Добавить в цитаты Настройки чтения

Страница 38 из 56

На виду у всех обиженный князь вместе с дружиной покинул Новгород. Но и до Торжка не доехал, остановился в селении.

Вече спорило два дня, решали и снова перерешали. Даже кого послать за великим князем и то обсуждали. Степенного посадника Павшу — нельзя. А тогда кого же? Хорошо, вызвался сам владыка, архиепископ. Он и уламывал Ярослава Ярославича.

Но и тот понял: Великий Новгород воли своей не уступит. Лучшие люди, именитые бояре, не приехали. И, поддавшись на уговоры архиепископа, вернулся.

Снова спорило вече, но теперь и те и другие хотели мира.

— Тысяцкого у вас нет, Кондрат Олексич, по всему видно, пропал, а потому ставлю вам Ратибора.

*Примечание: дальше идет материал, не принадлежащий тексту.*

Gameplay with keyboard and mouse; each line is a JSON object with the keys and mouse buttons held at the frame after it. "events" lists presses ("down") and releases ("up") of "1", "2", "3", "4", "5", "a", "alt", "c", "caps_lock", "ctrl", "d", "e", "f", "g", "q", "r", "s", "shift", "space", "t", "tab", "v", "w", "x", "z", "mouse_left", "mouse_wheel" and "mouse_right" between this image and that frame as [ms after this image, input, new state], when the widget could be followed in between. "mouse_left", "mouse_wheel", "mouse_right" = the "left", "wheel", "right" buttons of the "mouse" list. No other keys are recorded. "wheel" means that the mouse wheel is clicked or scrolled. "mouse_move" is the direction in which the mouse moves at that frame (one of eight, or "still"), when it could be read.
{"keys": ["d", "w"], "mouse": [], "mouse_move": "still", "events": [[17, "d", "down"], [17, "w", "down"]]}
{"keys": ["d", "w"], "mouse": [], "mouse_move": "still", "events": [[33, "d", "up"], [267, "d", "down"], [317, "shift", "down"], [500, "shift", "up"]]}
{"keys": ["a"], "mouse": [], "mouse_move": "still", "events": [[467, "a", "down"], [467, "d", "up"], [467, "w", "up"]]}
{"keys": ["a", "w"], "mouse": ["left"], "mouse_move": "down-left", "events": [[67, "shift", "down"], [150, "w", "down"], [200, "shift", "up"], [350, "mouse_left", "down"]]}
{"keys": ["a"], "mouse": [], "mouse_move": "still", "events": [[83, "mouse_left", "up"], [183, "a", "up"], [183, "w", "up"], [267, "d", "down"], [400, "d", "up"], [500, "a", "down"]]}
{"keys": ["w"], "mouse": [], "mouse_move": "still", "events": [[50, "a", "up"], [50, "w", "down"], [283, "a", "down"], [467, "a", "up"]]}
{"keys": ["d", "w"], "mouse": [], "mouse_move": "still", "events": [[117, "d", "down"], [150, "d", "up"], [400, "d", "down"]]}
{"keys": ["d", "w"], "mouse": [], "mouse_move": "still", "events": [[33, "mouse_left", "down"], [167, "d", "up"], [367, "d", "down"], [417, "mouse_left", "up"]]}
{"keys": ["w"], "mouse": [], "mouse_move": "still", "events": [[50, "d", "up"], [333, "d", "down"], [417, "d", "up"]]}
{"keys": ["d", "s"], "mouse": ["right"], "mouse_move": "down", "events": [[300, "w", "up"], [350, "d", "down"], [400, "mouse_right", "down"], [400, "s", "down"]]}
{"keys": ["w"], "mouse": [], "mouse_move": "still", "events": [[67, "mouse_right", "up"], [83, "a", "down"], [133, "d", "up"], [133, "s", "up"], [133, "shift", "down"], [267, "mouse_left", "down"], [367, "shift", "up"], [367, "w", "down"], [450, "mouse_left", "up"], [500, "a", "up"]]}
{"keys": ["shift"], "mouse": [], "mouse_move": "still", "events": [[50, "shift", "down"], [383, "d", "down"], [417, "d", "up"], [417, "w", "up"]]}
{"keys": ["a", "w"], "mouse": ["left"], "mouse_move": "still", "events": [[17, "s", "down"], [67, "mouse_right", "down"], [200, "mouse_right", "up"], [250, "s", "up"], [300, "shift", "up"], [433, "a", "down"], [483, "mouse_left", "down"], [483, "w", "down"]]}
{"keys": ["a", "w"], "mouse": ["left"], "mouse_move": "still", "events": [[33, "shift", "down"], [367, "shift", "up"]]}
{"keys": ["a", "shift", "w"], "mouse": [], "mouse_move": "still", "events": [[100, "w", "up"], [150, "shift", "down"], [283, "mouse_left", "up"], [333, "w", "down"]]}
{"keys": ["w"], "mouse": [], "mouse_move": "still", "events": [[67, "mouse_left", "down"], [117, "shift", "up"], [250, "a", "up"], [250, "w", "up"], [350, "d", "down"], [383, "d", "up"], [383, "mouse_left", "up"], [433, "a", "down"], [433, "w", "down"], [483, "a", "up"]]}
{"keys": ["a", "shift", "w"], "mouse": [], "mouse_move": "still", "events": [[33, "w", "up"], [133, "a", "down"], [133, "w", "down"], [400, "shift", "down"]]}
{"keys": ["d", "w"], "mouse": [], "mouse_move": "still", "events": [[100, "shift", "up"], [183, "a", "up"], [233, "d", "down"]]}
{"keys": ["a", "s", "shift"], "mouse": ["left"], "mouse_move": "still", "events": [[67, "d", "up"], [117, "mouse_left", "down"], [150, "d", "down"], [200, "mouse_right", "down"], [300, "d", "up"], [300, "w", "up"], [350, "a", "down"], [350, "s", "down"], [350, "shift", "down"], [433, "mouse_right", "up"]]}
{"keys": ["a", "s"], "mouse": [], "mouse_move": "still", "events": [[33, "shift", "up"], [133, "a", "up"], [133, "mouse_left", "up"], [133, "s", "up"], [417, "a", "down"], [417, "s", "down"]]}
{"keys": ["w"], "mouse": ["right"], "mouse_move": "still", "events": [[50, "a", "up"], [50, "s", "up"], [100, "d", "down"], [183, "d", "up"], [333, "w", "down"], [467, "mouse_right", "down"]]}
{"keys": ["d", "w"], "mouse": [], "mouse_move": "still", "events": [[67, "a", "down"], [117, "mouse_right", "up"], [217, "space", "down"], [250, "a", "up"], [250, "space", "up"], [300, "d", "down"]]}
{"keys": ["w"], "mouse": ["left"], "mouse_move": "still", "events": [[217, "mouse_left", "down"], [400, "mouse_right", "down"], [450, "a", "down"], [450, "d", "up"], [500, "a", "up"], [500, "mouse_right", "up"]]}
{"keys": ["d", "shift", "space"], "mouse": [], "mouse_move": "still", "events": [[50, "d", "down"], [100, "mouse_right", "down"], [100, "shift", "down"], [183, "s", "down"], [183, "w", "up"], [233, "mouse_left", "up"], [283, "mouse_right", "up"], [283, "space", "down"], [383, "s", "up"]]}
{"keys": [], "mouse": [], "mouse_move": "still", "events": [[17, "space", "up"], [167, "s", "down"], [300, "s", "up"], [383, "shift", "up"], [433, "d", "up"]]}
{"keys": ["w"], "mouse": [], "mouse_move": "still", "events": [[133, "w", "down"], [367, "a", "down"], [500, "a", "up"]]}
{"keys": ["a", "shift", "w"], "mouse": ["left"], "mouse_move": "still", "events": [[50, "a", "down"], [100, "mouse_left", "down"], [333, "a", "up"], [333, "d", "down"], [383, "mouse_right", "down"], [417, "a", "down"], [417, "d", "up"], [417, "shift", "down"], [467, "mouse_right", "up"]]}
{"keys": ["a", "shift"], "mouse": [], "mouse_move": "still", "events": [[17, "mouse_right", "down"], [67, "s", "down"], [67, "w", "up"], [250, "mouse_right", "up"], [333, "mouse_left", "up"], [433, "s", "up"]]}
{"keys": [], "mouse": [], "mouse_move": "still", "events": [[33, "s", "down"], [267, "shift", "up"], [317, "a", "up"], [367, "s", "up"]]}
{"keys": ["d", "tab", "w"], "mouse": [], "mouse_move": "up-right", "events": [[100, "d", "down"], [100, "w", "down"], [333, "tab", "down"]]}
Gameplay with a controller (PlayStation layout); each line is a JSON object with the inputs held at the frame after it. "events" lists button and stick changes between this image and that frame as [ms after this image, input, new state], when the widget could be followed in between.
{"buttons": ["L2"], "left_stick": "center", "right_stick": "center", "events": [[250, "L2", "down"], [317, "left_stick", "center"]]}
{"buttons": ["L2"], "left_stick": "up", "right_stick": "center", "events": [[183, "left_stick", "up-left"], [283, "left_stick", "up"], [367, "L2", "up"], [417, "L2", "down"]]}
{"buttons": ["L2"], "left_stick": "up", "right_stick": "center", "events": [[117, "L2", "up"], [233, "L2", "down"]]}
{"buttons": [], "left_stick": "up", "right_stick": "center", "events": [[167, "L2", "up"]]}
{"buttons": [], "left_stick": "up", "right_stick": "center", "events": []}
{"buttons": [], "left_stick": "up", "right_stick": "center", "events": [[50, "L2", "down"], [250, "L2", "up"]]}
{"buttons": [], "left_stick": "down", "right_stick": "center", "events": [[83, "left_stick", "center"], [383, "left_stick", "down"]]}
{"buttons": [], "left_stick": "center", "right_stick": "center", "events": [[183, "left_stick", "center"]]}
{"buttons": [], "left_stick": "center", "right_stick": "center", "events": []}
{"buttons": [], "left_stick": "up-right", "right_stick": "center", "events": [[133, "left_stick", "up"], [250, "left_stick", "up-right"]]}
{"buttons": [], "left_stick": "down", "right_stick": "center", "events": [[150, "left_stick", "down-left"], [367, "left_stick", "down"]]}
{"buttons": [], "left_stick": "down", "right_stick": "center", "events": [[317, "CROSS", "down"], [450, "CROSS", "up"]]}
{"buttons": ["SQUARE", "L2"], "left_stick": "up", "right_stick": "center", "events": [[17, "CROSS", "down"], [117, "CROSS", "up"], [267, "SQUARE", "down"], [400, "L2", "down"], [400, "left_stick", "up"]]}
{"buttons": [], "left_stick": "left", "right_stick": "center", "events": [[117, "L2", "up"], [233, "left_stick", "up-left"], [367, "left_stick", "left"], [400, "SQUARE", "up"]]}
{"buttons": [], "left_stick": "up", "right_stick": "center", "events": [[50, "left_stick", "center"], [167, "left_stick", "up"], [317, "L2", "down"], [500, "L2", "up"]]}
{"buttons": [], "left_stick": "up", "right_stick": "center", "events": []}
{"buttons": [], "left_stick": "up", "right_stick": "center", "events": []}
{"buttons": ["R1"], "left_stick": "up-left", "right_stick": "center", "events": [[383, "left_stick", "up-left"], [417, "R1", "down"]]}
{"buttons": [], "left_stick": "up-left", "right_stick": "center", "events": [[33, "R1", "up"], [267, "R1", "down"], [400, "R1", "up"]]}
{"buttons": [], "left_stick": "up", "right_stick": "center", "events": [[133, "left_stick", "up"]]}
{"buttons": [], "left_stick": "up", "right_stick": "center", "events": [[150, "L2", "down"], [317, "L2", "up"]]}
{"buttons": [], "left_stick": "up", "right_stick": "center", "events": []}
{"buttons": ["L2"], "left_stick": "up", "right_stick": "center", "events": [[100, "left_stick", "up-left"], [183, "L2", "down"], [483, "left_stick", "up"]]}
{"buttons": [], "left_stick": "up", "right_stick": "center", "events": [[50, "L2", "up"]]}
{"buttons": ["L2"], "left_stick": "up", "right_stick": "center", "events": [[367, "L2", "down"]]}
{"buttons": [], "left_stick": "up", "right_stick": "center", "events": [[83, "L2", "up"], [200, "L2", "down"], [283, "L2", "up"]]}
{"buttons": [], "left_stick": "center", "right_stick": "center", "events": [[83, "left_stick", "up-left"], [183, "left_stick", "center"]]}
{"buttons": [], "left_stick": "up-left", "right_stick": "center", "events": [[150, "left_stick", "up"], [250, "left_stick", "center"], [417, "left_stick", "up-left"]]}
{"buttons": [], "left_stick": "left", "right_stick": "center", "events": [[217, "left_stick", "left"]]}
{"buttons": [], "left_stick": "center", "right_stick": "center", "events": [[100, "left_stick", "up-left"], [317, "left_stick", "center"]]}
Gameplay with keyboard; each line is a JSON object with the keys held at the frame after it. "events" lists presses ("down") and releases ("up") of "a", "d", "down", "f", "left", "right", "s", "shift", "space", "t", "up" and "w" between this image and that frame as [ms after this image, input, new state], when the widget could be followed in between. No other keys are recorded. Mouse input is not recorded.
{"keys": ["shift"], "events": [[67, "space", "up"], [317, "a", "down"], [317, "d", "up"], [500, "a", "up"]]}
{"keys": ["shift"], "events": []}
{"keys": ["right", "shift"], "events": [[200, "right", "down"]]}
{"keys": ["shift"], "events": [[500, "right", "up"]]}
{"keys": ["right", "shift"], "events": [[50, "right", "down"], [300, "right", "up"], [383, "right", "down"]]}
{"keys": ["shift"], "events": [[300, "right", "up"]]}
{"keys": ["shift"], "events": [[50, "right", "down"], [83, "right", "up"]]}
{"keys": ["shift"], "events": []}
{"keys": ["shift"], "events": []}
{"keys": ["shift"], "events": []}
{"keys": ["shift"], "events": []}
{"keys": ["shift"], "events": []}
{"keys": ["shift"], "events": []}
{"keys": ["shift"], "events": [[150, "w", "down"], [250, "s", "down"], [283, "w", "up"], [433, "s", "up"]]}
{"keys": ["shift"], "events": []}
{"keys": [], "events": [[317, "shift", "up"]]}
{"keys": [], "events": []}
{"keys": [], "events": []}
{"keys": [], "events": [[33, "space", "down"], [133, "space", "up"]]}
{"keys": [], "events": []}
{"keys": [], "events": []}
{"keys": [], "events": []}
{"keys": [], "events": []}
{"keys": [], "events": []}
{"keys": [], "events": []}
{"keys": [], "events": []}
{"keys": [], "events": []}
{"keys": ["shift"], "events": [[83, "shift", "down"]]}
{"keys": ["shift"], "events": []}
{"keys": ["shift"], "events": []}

Ратибор особыми подвигами не отличался, но приходился родственником боярину Юрию Михайловичу, тестю великого князя.

— А пусть ему, — примирились все.

Скоро пришла весть — какой-то рыцарский отряд снова разбойничал у Наровы.

— Вот и война, — объявил Ярослав Ярославич, — и договор, что вы подписали с магистром, недействителен.

Великий князь разослал гонцов. Скоро стали прибывать полки из Суздальских уделов. Привёл свой полк и князь Димитрий Александрович. Но главное, вместе с великим баскаком Амраганом пришло татарское воинство.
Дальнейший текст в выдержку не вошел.